La loi du 5 mars 2007
La loi du 5 mars 2007, qui réforme la protection de l’enfance en France, répond à la nécessité de moderniser un système de protection qui, historiquement, a souvent été critiqué pour son insuffisance et son manque de réactivité face aux besoins des enfants en danger. Cette réforme se fonde sur un constat : malgré les avancées, de nombreuses lacunes subsistaient dans la prise en charge d'un public vulnérable.
Cette loi introduit plusieurs principes fondamentaux, tels que le droit de l’enfant à être entendu, le déploiement d’une évaluation systématique de la situation de l’enfant, ainsi que la volonté de prévenir les situations de danger avant qu’elles ne s’aggravent. Elle vise à instaurer un cadre plus protecteur et efficace pour les enfants menacés.
Les grands axes de la réforme
La loi du 5 mars 2007 met l'accent sur plusieurs axes clés :
- Renforcement des droits de l’enfant : Assurance que les enfants sont entendus lors des décisions les concernant et que leurs opinions soient prises en compte.
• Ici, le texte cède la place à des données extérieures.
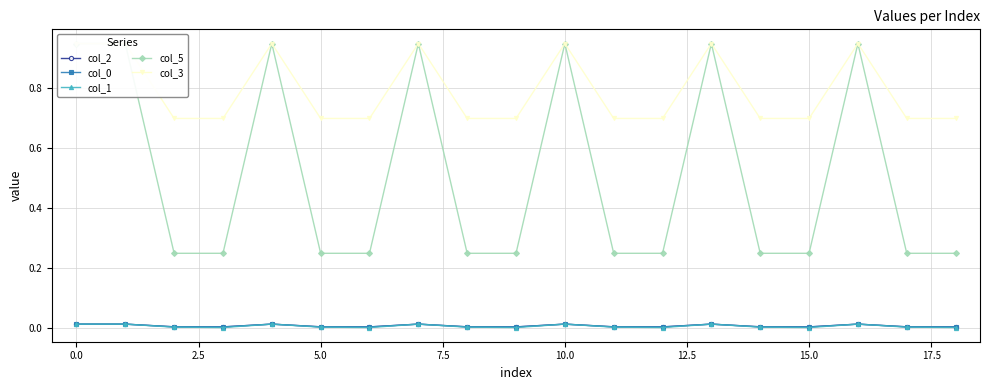

What is the sum of the col_3 values at 16 and 17.5?

1.6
- Mise en place d’un guichet unique : Création d’une structure unique pour simplifier l’accès aux services d’aide, permettant une évaluation rapide des situations d’enfants en danger.
- Formation des acteurs : Certaines dispositions insistent sur l’importance de former les intervenants sociaux et judiciaires pour une meilleure prise en charge.
- Favoriser le placement familial : Promouvoir les solutions de placement en famille plutôt qu'en institutions lorsque cela est possible, pour préserver le lien familial et l’environnement de l’enfant.
Les axes non abordés par la loi
Certaines problématiques, bien que cruciales, n'ont pas été directement abordées par cette réforme. Parmi elles :
- Les moyens financiers : La loi n’aborde pas explicitement la question des ressources financières allouées à la protection de l'enfance, ni les inégalités entre départements dans ce domaine.
- Le suivi post-placement : Bien que des efforts soient faits pour améliorer le placement, le suivi des jeunes après leur sortie de protection reste insuffisant, avec un manque de structures adaptées.
- Coordination inter-institutionnelle : La coopération entre différents services (éducation, santé, justice) n’est pas forcément optimisée, ce qui peut engendrer des ruptures dans la prise charge.
- Prévention des risques : Les actions dissociées de la prévention en amont des situations difficiles ainsi que le manque d'interventions éducatives dans certaines zones restent notables.